Some workers are not assigned to any task

Hi, I use ‘ray start’ to launch a cluster of 4 nodes and all nodes are on the dashboard and their status are refreshed correctly. However, when I launch about 100 tasks to the cluster, there’s one or two nodes that no task is assigned to and during this time these hosts have no other work (cpu is very low). From the worker nodes’ log, I didn’t see any error printed, nor did I use any plancement group.

Any idea how I should investigate?

Thanks,
-BS

Hi @blshao84, tasks are scheduled by Ray in order to minimize cross-node communication and leverage object store locality. Thus, if you have enough resources (e.g. 256 CPUs) and only schedule 100 tasks, this may happen. This usually shouldn’t be a problem as each task per default only uses one CPU anyway - so for your workload it usually doesn’t matter if it is running on a CPU on a node where each other CPU is occupied or if it is the only task running on the node.

Obviously this is not true when other factors, such as network bandwidth, come into play.

What you can do here is to use placement groups with a SPREAD strategy. This tries to spread the tasks as much as possible across nodes, so should be exactly what you’re looking for.

If this is not what you’re looking for or need help setting this up, it would be great if you could share a little bit more about your use case.

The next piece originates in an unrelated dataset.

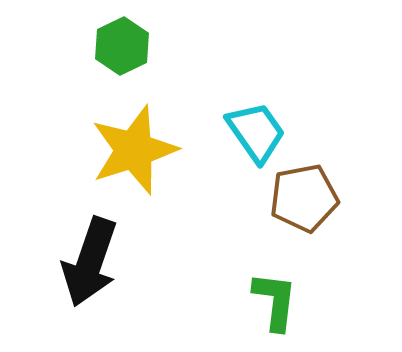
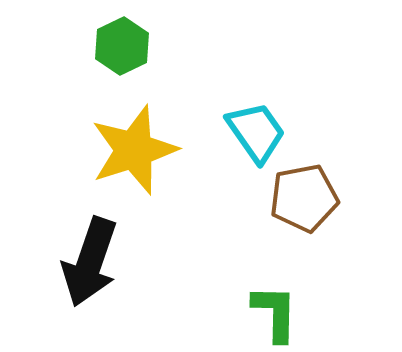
green L-shape: moved 12 px down; rotated 6 degrees counterclockwise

Thanks Kai, I will definitely try the plancement groups, but in my case I have 100 tasks but the cluster only has 32 cpus. I will send more info after I tried placement group.

Thanks,
-BS

Can you also print the output of ray.cluster_resources()?

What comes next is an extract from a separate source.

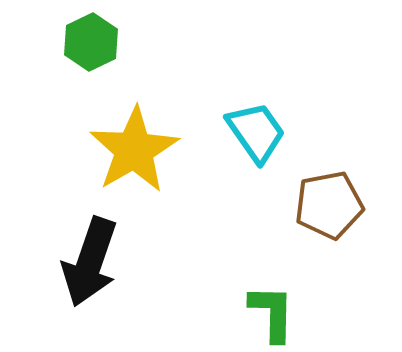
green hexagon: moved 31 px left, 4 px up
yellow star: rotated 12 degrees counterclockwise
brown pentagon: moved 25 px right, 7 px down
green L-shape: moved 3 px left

Hi @rliaw, this is what I got and node ‘10.2.237.188’ and ‘10.23.186.153’ have 4 cpus and are problematic nodes that don’t get any task. Let me know if you need more info.

{‘CPU’: 32.0, ‘memory’: 68120886889.0, ‘object_store_memory’: 31923500235.0, ‘node:10.23.237.188’: 1.0, ‘node:10.23.113.84’: 1.0, ‘node:10.23.190.245’: 1.0, ‘node:10.23.186.153’: 1.0, ‘node:10.23.219.58’: 1.0}

Are your tasks very short?

No, each task takes about 10-20 seconds. It turns out to be some wired host issue. After I removed those two problematic hosts from the cluster and added two new ones, everything works fine. All hosts are able to receive tasks.

The remaining issue here is why I cannot find any error from log.

1 Like

I guess we don’t really have good error message for connectivity issues like this. Do you have any good suggestion that we could’ve done better here? (like showing that this host is not well connected to the head node or sth like that? )

I have confirmed it is a connectivity issue and after I stop the firewall, all hosts are able to process tasks. However, I’m still unable to find out which port is blocked.

I notice there’s a debug_state.txt in the log, maybe we can dump some connectivity msg there. For example, it checks all ports ray workers require. Or even better it passes this info to the dashboard. What really stuck me in the first place, is that it looks everything is working fine from the dashboard, but somehow there’s still connectivity issue.

Hmm, did you set worker-port-range for each of your ray nodes?

no, I didn’t. The issue itself is caused by my firewall setting, but the problem is there isn’t any error either from the dashboard or the log.